Six Caws
I love the magic of the mornings at this time of year. Driving to work in the damp dark, lights like paint strokes across the black asphalt, twisting devils of leaves writhing in the headlights, passing the sleepy pockets of light that I know are houses hidden in the hollows, where coffee is dripping into a clear, clean pot and the news is buzzing on some device in the background while stiff spines try to loosen and heavy eyelids attempt their lifts.

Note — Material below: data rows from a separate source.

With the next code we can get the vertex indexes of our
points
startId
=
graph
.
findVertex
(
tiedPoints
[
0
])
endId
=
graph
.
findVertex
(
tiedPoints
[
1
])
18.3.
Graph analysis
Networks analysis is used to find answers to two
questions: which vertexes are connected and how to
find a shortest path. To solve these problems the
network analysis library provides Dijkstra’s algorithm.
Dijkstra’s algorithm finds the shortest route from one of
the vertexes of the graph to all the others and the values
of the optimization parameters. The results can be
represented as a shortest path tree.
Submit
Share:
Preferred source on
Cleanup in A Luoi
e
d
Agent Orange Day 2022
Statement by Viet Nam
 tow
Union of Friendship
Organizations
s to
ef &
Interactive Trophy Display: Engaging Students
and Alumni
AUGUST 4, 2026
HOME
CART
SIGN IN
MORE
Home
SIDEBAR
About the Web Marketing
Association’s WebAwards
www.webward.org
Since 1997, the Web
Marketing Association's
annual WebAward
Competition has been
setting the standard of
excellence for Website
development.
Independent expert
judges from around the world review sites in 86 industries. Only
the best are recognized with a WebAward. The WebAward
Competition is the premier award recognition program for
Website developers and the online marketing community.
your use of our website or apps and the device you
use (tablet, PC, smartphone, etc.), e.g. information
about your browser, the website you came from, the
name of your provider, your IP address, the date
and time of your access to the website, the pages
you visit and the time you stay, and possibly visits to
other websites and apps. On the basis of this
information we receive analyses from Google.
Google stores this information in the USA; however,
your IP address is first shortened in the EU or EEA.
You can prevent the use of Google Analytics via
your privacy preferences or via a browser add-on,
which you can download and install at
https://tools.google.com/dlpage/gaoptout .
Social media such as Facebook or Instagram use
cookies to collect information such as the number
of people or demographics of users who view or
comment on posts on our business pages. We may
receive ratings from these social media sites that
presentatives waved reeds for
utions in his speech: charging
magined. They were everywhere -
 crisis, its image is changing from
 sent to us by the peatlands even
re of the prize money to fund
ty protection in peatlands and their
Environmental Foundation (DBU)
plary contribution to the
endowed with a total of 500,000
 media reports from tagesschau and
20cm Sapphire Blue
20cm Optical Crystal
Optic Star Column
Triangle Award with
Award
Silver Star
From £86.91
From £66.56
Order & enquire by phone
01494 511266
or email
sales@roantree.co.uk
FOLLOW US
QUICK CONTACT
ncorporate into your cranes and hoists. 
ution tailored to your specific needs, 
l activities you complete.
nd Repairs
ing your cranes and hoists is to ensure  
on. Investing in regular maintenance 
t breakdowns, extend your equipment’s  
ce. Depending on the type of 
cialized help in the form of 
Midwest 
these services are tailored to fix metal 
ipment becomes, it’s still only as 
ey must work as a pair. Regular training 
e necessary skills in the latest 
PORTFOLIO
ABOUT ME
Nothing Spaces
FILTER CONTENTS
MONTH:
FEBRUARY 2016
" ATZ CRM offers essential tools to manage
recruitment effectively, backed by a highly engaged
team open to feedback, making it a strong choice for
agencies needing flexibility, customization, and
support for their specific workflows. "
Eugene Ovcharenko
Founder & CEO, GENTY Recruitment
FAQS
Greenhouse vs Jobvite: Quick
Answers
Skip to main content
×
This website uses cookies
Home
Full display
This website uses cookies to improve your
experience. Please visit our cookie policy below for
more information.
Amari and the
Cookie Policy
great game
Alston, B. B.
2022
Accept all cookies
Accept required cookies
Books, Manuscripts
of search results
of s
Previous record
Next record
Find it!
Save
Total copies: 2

How many secrets, how many stories I pass as I glide past in the dark, in the morning, in the stillness of November.
And then arriving at my place of work, and noticing for the first time that one of the shrubs in the parking lot has pink berries on it, and delighted that I don’t know what kind of bush this is, and pocketing a dozen of the berries, where they will go into an envelope in the drawer in the baker’s rack in my wife’s kitchen, joining dozens of other collections of seeds and pods for that garden I just know I’ll plant and tend someday when I am obsolete at my job and ushered homeward so as not to get in the way any longer.
The crows watched for my arrival, and there they were! The big bossy bird, perched on the lamp post directly over my silver head with his feathers carved from coal, tolling again and again with his six caws. I know he knows me, they know me, and this fills me with wonder and peace. Isn’t this remarkable? Isn’t this a wondrous thing? A creature with whom I cannot directly converse recognizes me, anticipates me, has a rhythmic ritual with me each workday morning. And praise be to the Maker of crows that I don’t take this for granted, and that the crow is not bored with me, and look — here is my holy and unfeigned gratitude for the potential that we may yet truly talk someday, the crow and I, on the other side of this valley in which we, two solitary creatures, soar and shuffle.
The air is clean outside, and I can step out and taste it anytime I wish. What binds me? Nothing but what I allow.